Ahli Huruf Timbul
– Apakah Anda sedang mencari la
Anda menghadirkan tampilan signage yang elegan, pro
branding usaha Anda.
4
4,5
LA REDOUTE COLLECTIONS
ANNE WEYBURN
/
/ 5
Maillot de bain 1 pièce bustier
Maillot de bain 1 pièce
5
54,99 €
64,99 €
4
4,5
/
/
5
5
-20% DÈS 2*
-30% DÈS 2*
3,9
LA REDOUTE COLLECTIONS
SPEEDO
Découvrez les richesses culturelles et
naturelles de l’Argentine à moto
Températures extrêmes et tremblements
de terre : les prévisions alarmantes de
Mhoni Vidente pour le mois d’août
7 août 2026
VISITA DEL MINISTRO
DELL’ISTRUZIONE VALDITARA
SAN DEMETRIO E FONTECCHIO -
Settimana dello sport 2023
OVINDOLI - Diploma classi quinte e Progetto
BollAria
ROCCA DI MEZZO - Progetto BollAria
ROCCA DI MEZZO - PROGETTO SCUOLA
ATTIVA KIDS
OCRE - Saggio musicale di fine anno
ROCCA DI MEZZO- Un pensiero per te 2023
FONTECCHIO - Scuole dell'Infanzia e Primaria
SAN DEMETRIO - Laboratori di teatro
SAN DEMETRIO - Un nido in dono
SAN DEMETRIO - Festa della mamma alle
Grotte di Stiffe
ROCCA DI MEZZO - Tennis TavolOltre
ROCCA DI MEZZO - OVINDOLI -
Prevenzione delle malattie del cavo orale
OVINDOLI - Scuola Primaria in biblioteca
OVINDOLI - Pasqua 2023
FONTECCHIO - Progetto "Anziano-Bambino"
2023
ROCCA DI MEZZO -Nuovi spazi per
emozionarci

==============================

(DESCRIPTION OF THE TASK) Among the lines of the preceding data, which ones hold the word "Primaria"? List them.

(SOLUTION FOR THIS EXERCISE)
FONTECCHIO - Scuole dell'Infanzia e Primaria
OVINDOLI - Scuola Primaria in biblioteca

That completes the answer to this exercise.